相反,我需要向卷积过滤器添加一个新通道(全为0),以便将其大小从当前(64
x 3
x 3
x 3
)更改为(64
x 4
x 3
x 3
).
I'm trying to reshape the size of a convolution layer of a caffemodel (This is a follow-up question to this question). Although there is a tutorial on how to do net surgery, it only shows how to copy weight parameters from one caffemodel to another of the same size.

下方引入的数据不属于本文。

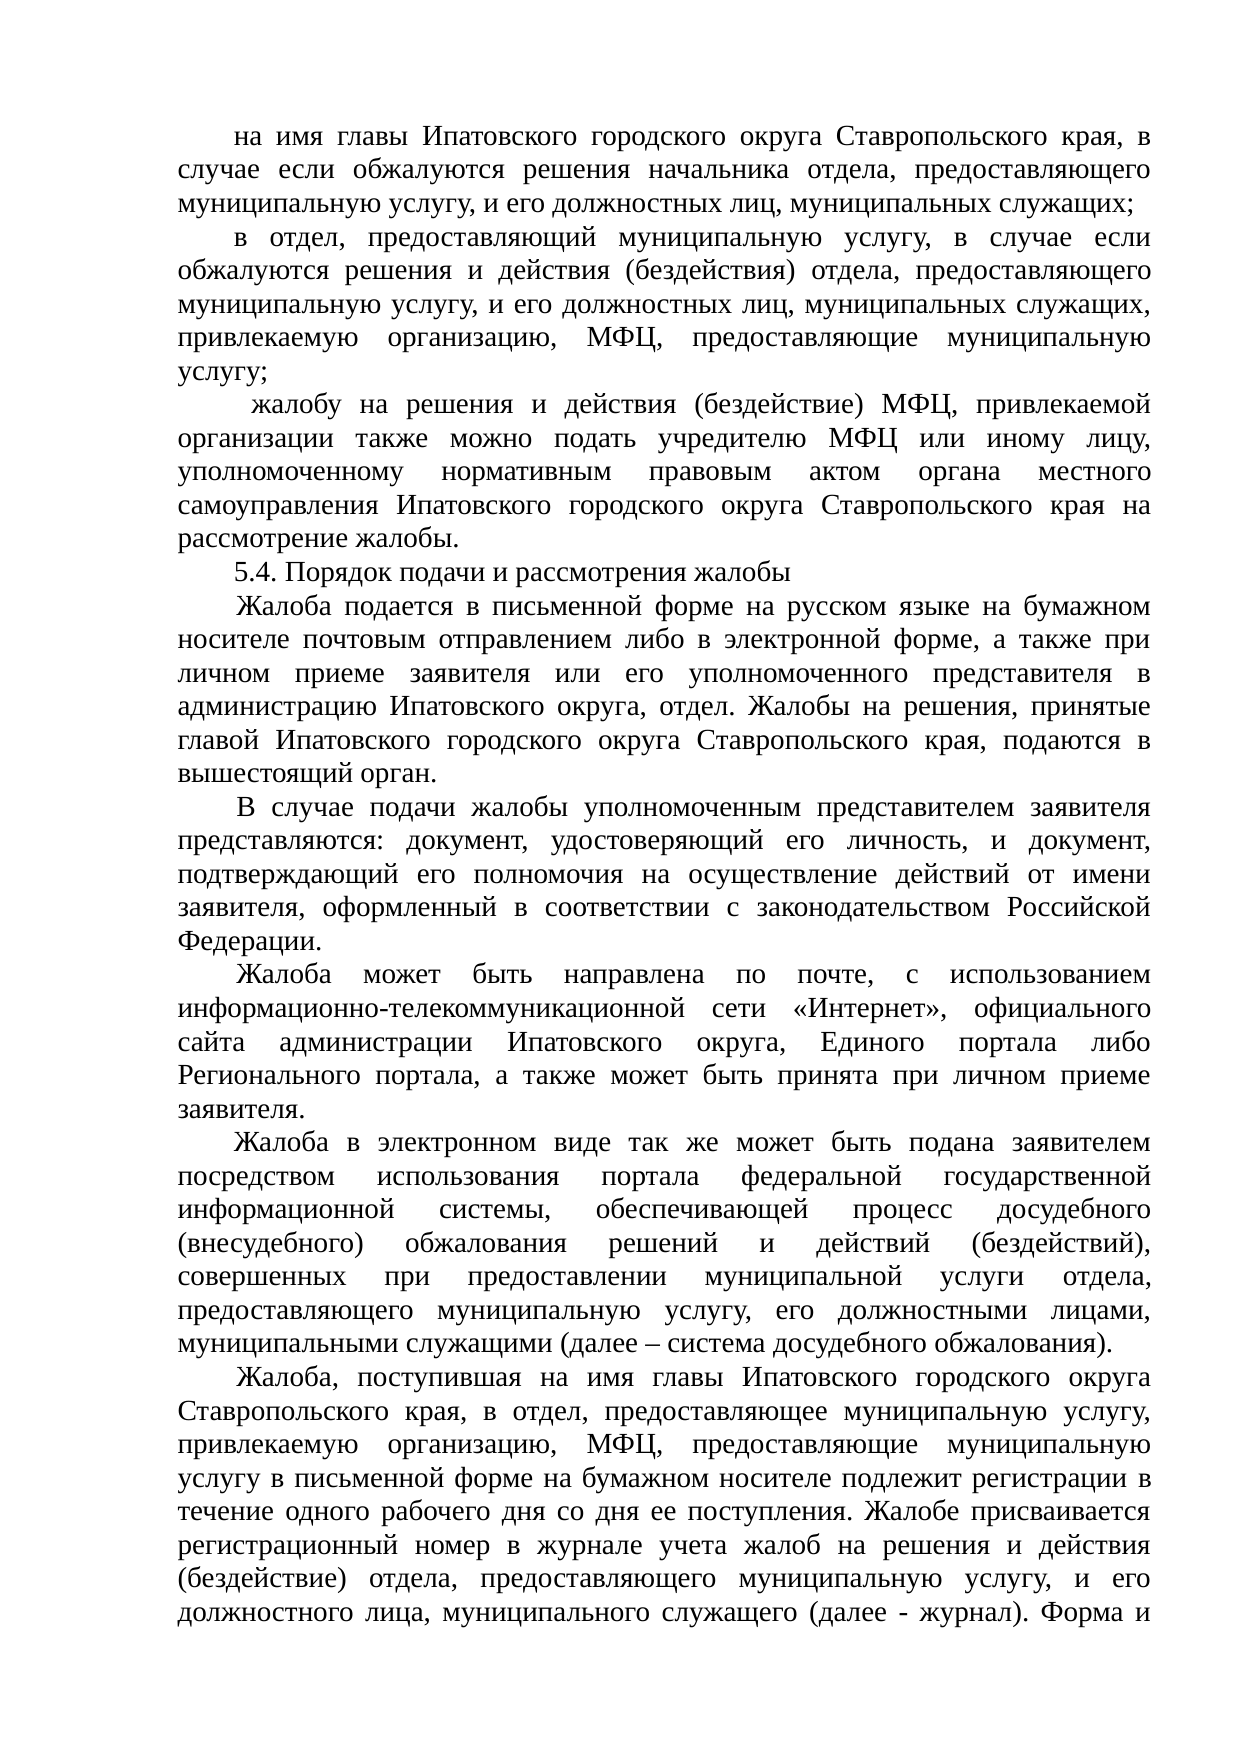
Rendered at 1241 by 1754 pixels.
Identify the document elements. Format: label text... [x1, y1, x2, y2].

text 5.4. Порядок подачи и рассмотрения жалобы [177, 554, 1152, 588]
text жалобу на решения и действия (бездействие) МФЦ, привлекаемой организации также можно подать учредителю МФЦ или иному лицу, уполномоченному нормативным правовым актом органа местного самоуправления Ипатовского городского округа Ставропольского края на рассмотрение жалобы. [177, 386, 1152, 554]
text В случае подачи жалобы уполномоченным представителем заявителя представляются: документ, удостоверяющий его личность, и документ, подтверждающий его полномочия на осуществление действий от имени заявителя, оформленный в соответствии с законодательством Российской Федерации. [177, 789, 1152, 957]
text на имя главы Ипатовского городского округа Ставропольского края, в случае если обжалуются решения начальника отдела, предоставляющего муниципальную услугу, и его должностных лиц, муниципальных служащих; [177, 118, 1152, 219]
text в отдел, предоставляющий муниципальную услугу, в случае если обжалуются решения и действия (бездействия) отдела, предоставляющего муниципальную услугу, и его должностных лиц, муниципальных служащих, привлекаемую организацию, МФЦ, предоставляющие муниципальную услугу; [177, 219, 1152, 386]
text Жалоба в электронном виде так же может быть подана заявителем посредством использования портала федеральной государственной информационной системы, обеспечивающей процесс досудебного (внесудебного) обжалования решений и действий (бездействий), совершенных при предоставлении муниципальной услуги отдела, предоставляющего муниципальную услугу, его должностными лицами, муниципальными служащими (далее – система досудебного обжалования). [177, 1124, 1152, 1359]
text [177, 1359, 1152, 1627]
text Жалоба подается в письменной форме на русском языке на бумажном носителе почтовым отправлением либо в электронной форме, а также при личном приеме заявителя или его уполномоченного представителя в администрацию Ипатовского округа, отдел. Жалобы на решения, принятые главой Ипатовского городского округа Ставропольского края, подаются в вышестоящий орган. [177, 588, 1152, 789]
text Жалоба может быть направлена по почте, с использованием информационно-телекоммуникационной сети «Интернет», официального сайта администрации Ипатовского округа, Единого портала либо Регионального портала, а также может быть принята при личном приеме заявителя. [177, 957, 1152, 1124]
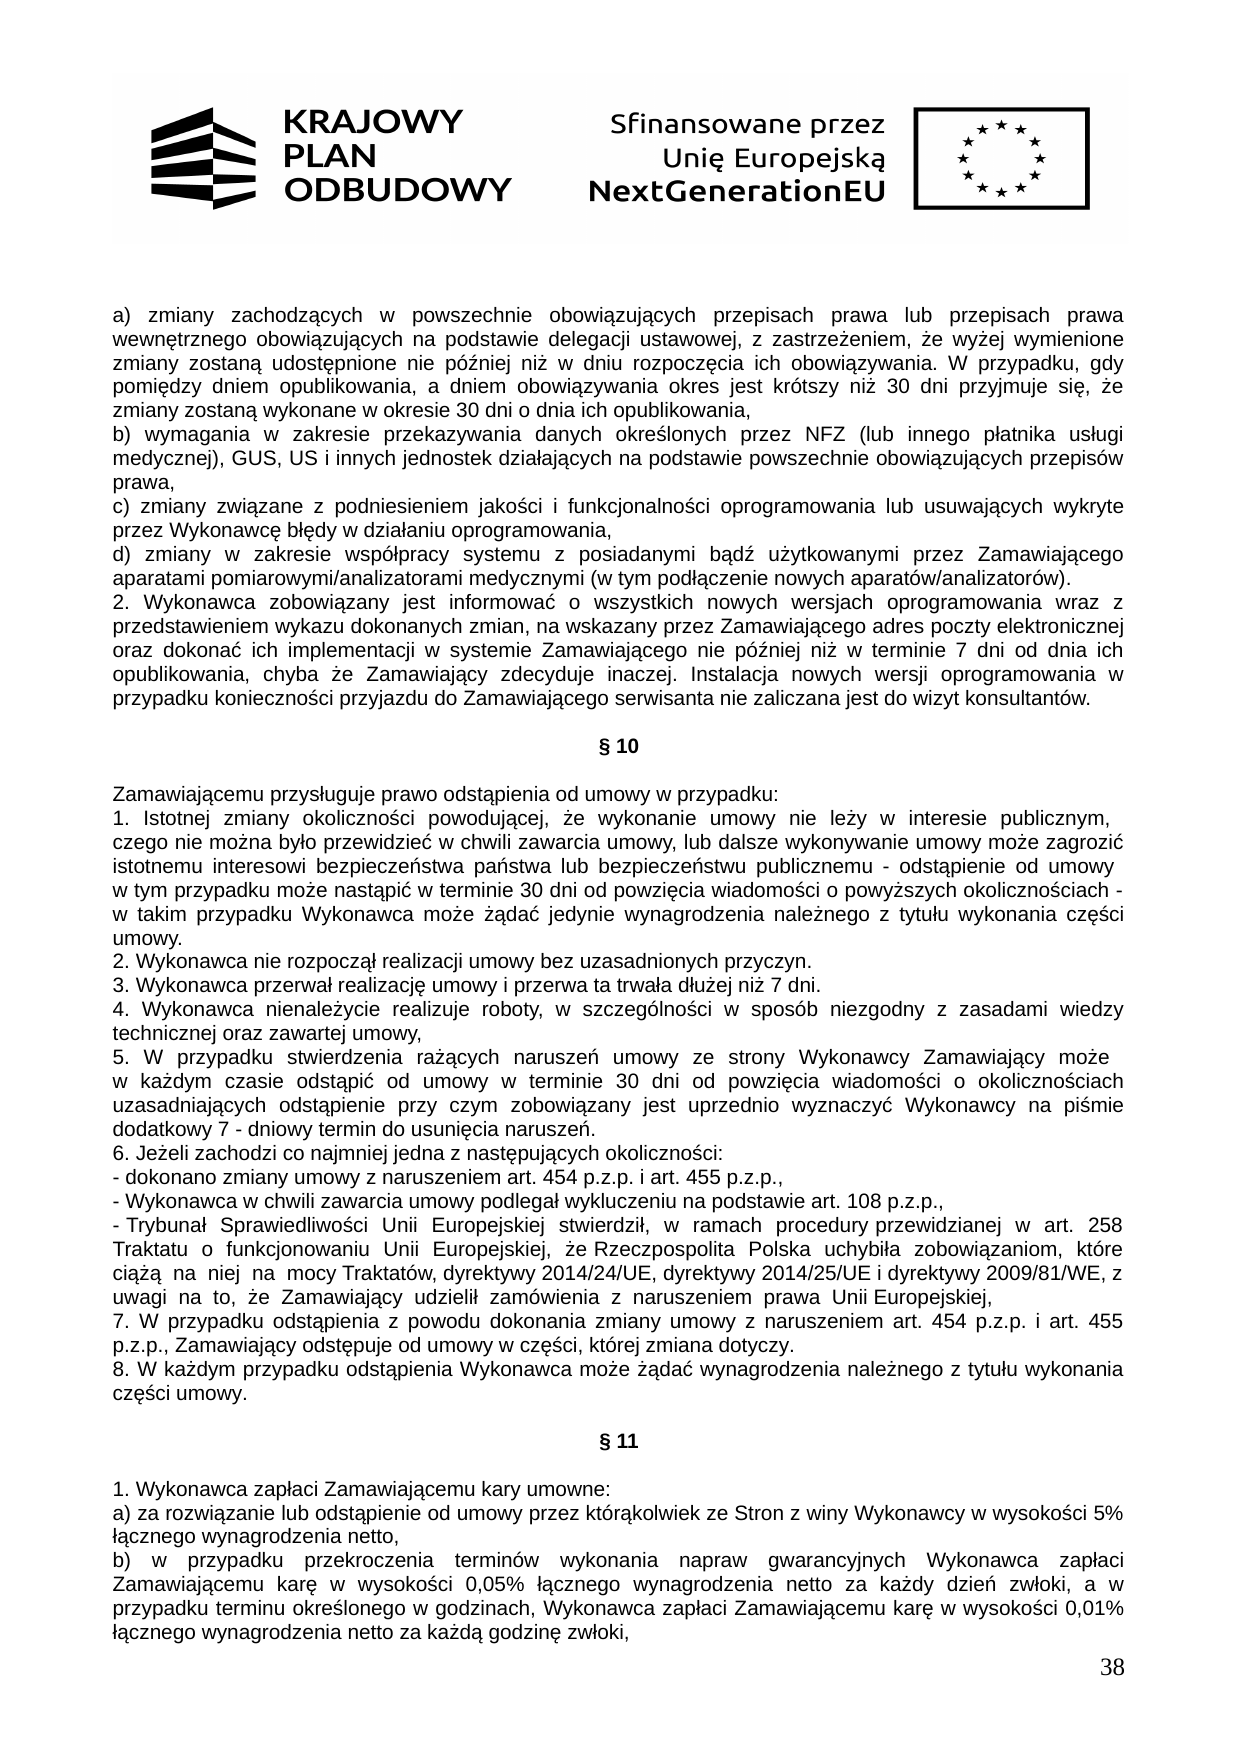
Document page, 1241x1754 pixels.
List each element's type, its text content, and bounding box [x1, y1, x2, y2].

Instead I need to add a new channel (all 0) to my convolution filter such that it changes its size from currently (64
x3
x3
x3
) to (64
x4
x3
x3
).
假设卷积层称为'conv1'
.这是我到目前为止尝试过的:
Say the convolution layer is called 'conv1'
. This is what I tried so far:
# Load the original network and extract the fully connected layers' parameters.
net = caffe.Net('../models/train.prototxt',
'../models/train.caffemodel',
caffe.TRAIN)
现在我可以执行此操作:
Now I can perform this:
net.blobs['conv1'].reshape(64,4,3,3);
net.save('myNewTrainModel.caffemodel');
但是保存的模型似乎没有更改.我已经读过,卷积的实际权重存储在net.params['conv1'][0].data
中而不是在net.blobs
中,但是我不知道如何重塑net.params
对象.有人有主意吗?
But the saved model seems not to have changed. I've read that the actual weights of the convolution are stored rather in net.params['conv1'][0].data
than in net.blobs
but I can't figure out how to reshape the net.params
object. Does anyone have an idea?
正如您所指出的,net.blobs
不会存储学习的参数/权重,而是存储在网络输入上应用过滤器/激活的结果.学习的权重存储在net.params
中. (有关更多详细信息,请参见此).
As you well noted, net.blobs
does not store the learned parameters/weights, but rather stores the result of applying the filters/activations on the net's input. The learned weights are stored in net.params
. (see this for more details).
AFAIK,您不能直接reshape
net.params
并添加频道.
您可以做的是拥有两个网deploy_trained_net_with_3ch.prototxt
和deploy_empty_net_with_4ch.prototxt
.除了输入形状定义和第一层的名称之外,这两个文件几乎可以完全相同.
然后,您可以将两者网络都加载到python并复制相关部分:
AFAIK, you cannot directly reshape
net.params
and add a channel.
What you can do, is have two nets deploy_trained_net_with_3ch.prototxt
and deploy_empty_net_with_4ch.prototxt
. The two files can be almost identical apart from the input shape definition and the first layer's name.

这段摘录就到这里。